« Ma solitude »

Pour ce nouvel atelier, Annie Lamiral, intervenante À Mots croisés a choisi d’inviter les écrivants à une balade en silence, dans un espace familier : le Parc Richelieu de Bagneux.

Le silence devient ressource, l’écriture devient sensible. L’exercice n’est pas de chercher, mais d’attendre, d’avancer sans intention, de regarder, écouter, sentir, toucher, de s’arrêter, de cueillir un détail, un rien inattendu. Le parc devient un prétexte pour apprendre à s’arrêter. L’attention devient la tension de l’écriture : « Presque rien, et pourtant »

A suivre le récit imaginé par Charlotte !

Ma solitude

– Eh ma solitude, tu m’amènes où aujourd’hui ?

– Au parc Richelieu. Tu vas voir comme il est beau, ce parc.

– Connais pas. J’imagine qu’il ressemble à tous les parcs, avec des bancs, des arbres et des fleurs.

– Certes ! Mais avec le printemps, les arbres sont en fleurs et les petits oiseaux chantent. Allez, viens, on y va !

Moi et ma solitude, nous nous rendons au parc.

– Tiens, une perruche écrasée, dis-je.

– La pauvre, morte, au milieu des feuilles, répond ma solitude.

– Encore une qui souffrait sans doute aussi d’isolement, dis-je.

– Viens, on continue à marcher. Regarde le banc au fond, il y a un couple de personnes âgées, ils se tiennent la main, c’est pas beau ça ? Amène-toi, on va leur dire bonjour !

Ma solitude presse le pas et me devance. Je la rattrape vite.

– Bonjour Madame, bonjour Monsieur. Alors, on voit que vous vous aimez. Ça fait combien de temps que vous êtes ensemble ? Demande ma solitude.

– 52 ans, répond le Monsieur. 52 ans de vie commune, avec des hauts et des bas, mais plutôt des hauts.

– Comme c’est beau, dis-je. Moi, ça fait 55 ans que je vis seul avec ma solitude. Aujourd’hui, elle a décidé de m’emmener dans ce parc.
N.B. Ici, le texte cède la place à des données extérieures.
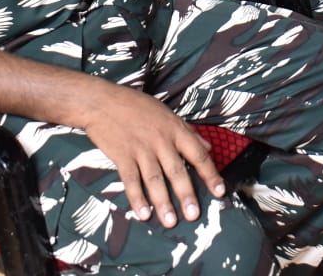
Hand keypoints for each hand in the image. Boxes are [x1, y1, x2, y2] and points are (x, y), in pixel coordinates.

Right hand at [79, 81, 225, 227]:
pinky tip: (143, 213)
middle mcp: (161, 140)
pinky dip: (137, 198)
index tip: (219, 191)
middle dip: (186, 195)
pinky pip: (131, 180)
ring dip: (163, 202)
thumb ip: (188, 131)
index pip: (198, 154)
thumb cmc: (136, 106)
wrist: (103, 102)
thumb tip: (208, 147)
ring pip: (155, 179)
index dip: (210, 174)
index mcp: (175, 129)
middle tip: (194, 215)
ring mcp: (141, 149)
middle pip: (177, 170)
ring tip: (170, 221)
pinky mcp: (122, 156)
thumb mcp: (167, 113)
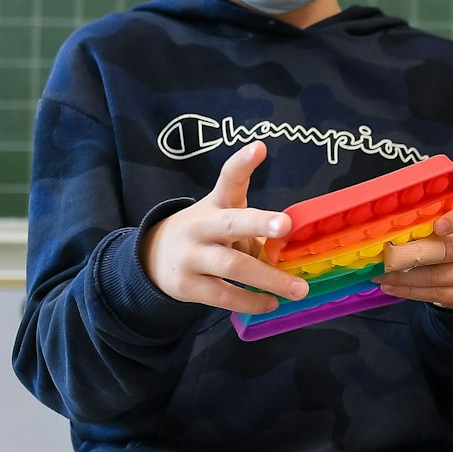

C’est beau de vous voir amoureux, j’aimerais pouvoir en dire autant !

Ma solitude se baisse, cueille une poignée de pâquerettes et les tend à la dame.

Puis, nous nous éloignons et marchons d’un pas ferme et décidé vers un banc libre. Nous nous asseyons et contemplons le paysage : arbres élégants, buissons jaunes devant la maison Richelieu, pâquerettes décorant la pelouse.

– Dis-moi, tu ne t’ennuies pas avec moi ? Je demande à ma solitude.

– Bien sûr que non ! Tu es toujours partant pour de nouvelles aventures. A nous deux, on fait la paire, répond ma solitude. Regarde, on est assis tous les deux sur un banc à contempler le paysage. Viens !

Ma solitude se lève du banc mais moi, je décide de rester assis. S’ensuit donc un dédoublement, une ombre qui marche et moi qui reste assis. Une femme s’assied à côté de moi, des petites fleurs jaunes dans les mains, et me salue d’un bonjour discret.

Je ne réponds pas, tout occupé que je suis à recoller mon ombre, ma solitude à moi, tout occupé que je suis à me restituer.